WHAT THE EXERCISE ASKS:
Where a line below holds the string "oder", copy that line.

(Records drawn from a dataset)
====================
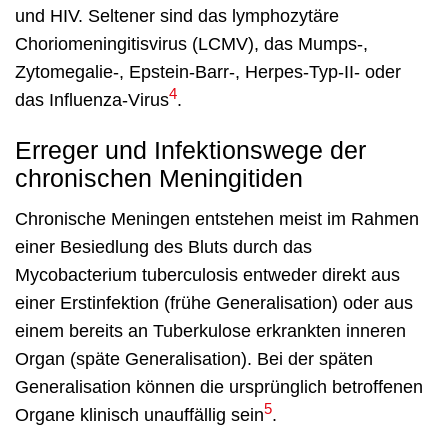
und HIV. Seltener sind das lymphozytäre
Choriomeningitisvirus (LCMV), das Mumps-,
Zytomegalie-, Epstein-Barr-, Herpes-Typ-II- oder
4
das Influenza-Virus
.
Erreger und Infektionswege der
chronischen Meningitiden
Chronische Meningen entstehen meist im Rahmen
einer Besiedlung des Bluts durch das
Mycobacterium tuberculosis entweder direkt aus
einer Erstinfektion (frühe Generalisation) oder aus
einem bereits an Tuberkulose erkrankten inneren
Organ (späte Generalisation). Bei der späten
Generalisation können die ursprünglich betroffenen
5
Organe klinisch unauffällig sein
.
====================
RESPONSE TO THE EXERCISE:
Zytomegalie-, Epstein-Barr-, Herpes-Typ-II- oder
einer Erstinfektion (frühe Generalisation) oder aus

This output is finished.